The course covers selected topics in visualization design, interaction techniques, human perception, and data analytics (AI4VIS, VIS4AI), emphasizing their integration to solve application-oriented problems. Students will learn fundamental methods, practical examples, and current research directions in Visual Analytics.

A significant part of the course explores the role of artificial intelligence (AI) and large language models (LLMs) in modern visual analysis workflows. This includes the use of:

  • Dashboards for evaluating and monitoring machine learning models
  • Use of AI and LLM for generating visualizations and dashboards
  • Comparative views of model predictions versus observed data
  • Uncertainty visualization to communicate model confidence and limitations

These applications span various domains, including finance, economics, geosciences, meteorology, medicine, biology, transportation, and sports, where complex data and predictive models are becoming more prevalent. This course prepares students to critically explore, interpret, and communicate insights from advanced, data-driven systems using visual-analytical approaches.
 

Exercises

To accompany the lecture, there are hands-on exercises that provide students with the opportunity to apply their theoretical knowledge to a practical context. Working in small groups, participants design and implement their own visual analytics projects, working through all stages, from data selection and pre-processing to interactive visual representation and interpretation.

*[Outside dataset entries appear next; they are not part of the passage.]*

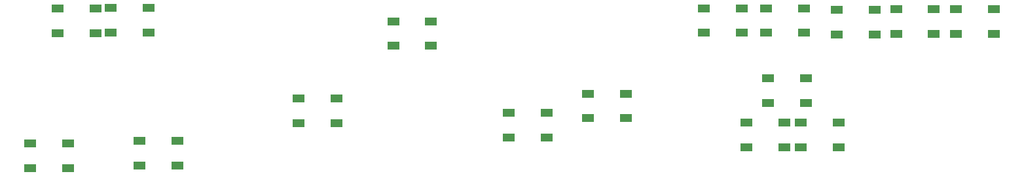
<source format=gbr>
%TF.GenerationSoftware,KiCad,Pcbnew,(5.1.6)-1*%
%TF.CreationDate,2020-11-25T12:03:05+11:00*%
%TF.ProjectId,HUD VID RCD Panel PCB V1,48554420-5649-4442-9052-43442050616e,rev?*%
%TF.SameCoordinates,Original*%
%TF.FileFunction,Paste,Top*%
%TF.FilePolarity,Positive*%
%FSLAX46Y46*%
G04 Gerber Fmt 4.6, Leading zero omitted, Abs format (unit mm)*
G04 Created by KiCad (PCBNEW (5.1.6)-1) date 2020-11-25 12:03:05*
%MOMM*%
%LPD*%
G01*
G04 APERTURE LIST*
%ADD10R,1.500000X1.000000*%
G04 APERTURE END LIST*
D10*
%TO.C,D16*%
X177890000Y-69672400D03*
X177890000Y-72872400D03*
X182790000Y-69672400D03*
X182790000Y-72872400D03*
%TD*%
%TO.C,D15*%
X170129000Y-69646800D03*
X170129000Y-72846800D03*
X175029000Y-69646800D03*
X175029000Y-72846800D03*
%TD*%
%TO.C,D14*%
X162447000Y-69723200D03*
X162447000Y-72923200D03*
X167347000Y-69723200D03*
X167347000Y-72923200D03*
%TD*%
%TO.C,D13*%
X153303000Y-69520000D03*
X153303000Y-72720000D03*
X158203000Y-69520000D03*
X158203000Y-72720000D03*
%TD*%
%TO.C,D12*%
X145276000Y-69520000D03*
X145276000Y-72720000D03*
X150176000Y-69520000D03*
X150176000Y-72720000D03*
%TD*%
%TO.C,D11*%
X157812000Y-84378800D03*
X157812000Y-87578800D03*
X162712000Y-84378800D03*
X162712000Y-87578800D03*
%TD*%
%TO.C,D10*%
X150763000Y-84404400D03*
X150763000Y-87604400D03*
X155663000Y-84404400D03*
X155663000Y-87604400D03*
%TD*%
%TO.C,D9*%
X153596000Y-78638800D03*
X153596000Y-81838800D03*
X158496000Y-78638800D03*
X158496000Y-81838800D03*
%TD*%
%TO.C,D8*%
X130302000Y-80619600D03*
X130302000Y-83819600D03*
X135202000Y-80619600D03*
X135202000Y-83819600D03*
%TD*%
%TO.C,D7*%
X120029000Y-83134400D03*
X120029000Y-86334400D03*
X124929000Y-83134400D03*
X124929000Y-86334400D03*
%TD*%
%TO.C,D6*%
X105105000Y-71221600D03*
X105105000Y-74421600D03*
X110005000Y-71221600D03*
X110005000Y-74421600D03*
%TD*%
%TO.C,D5*%
X92862400Y-81280000D03*
X92862400Y-84480000D03*
X97762400Y-81280000D03*
X97762400Y-84480000D03*
%TD*%
%TO.C,D4*%
X72316000Y-86766400D03*
X72316000Y-89966400D03*
X77216000Y-86766400D03*
X77216000Y-89966400D03*
%TD*%
%TO.C,D3*%
X68607600Y-69494400D03*
X68607600Y-72694400D03*
X73507600Y-69494400D03*
X73507600Y-72694400D03*
%TD*%
%TO.C,D2*%
X61698800Y-69545200D03*
X61698800Y-72745200D03*
X66598800Y-69545200D03*
X66598800Y-72745200D03*
%TD*%
%TO.C,D1*%
X58166000Y-87071200D03*
X58166000Y-90271200D03*
X63066000Y-87071200D03*
X63066000Y-90271200D03*
%TD*%
M02*

</source>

These projects allow students to explore real-world datasets, apply the methods discussed in the lecture, and experiment with integrating analytical techniques, interactive visualizations, and, where applicable, AI or machine learning components. Particular emphasis is placed on combining multiple views, linking visual components, and incorporating dynamic exploration to support complex analytical tasks.


The exercises finish in project presentations where students demonstrate their systems, explain their design decisions, and reflect on their analytical outcomes. Through this applied format, the course fosters technical proficiency and critical understanding of the visual analytics process.